(Data entries)
* * *
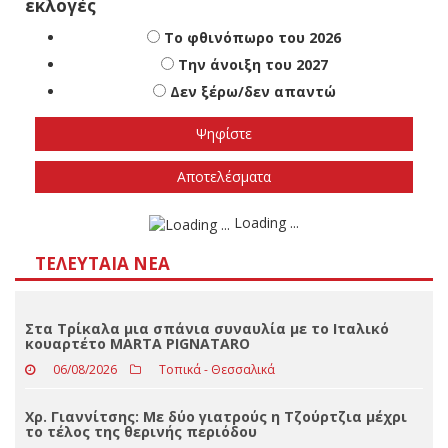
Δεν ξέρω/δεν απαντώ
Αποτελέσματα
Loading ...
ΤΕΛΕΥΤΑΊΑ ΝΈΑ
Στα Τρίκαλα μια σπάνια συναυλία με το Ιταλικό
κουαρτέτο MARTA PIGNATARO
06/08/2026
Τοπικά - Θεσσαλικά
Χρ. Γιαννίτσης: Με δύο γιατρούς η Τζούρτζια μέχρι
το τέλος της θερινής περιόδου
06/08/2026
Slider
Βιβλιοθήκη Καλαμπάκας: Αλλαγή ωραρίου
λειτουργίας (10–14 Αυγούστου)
* * *
Every line above should be printed again word for word, without its pictures.

Δεν ξέρω/δεν απαντώ
Αποτελέσματα
Loading ...
ΤΕΛΕΥΤΑΊΑ ΝΈΑ
Στα Τρίκαλα μια σπάνια συναυλία με το Ιταλικό
κουαρτέτο MARTA PIGNATARO
06/08/2026
Τοπικά - Θεσσαλικά
Χρ. Γιαννίτσης: Με δύο γιατρούς η Τζούρτζια μέχρι
το τέλος της θερινής περιόδου
06/08/2026
Slider
Βιβλιοθήκη Καλαμπάκας: Αλλαγή ωραρίου
λειτουργίας (10–14 Αυγούστου)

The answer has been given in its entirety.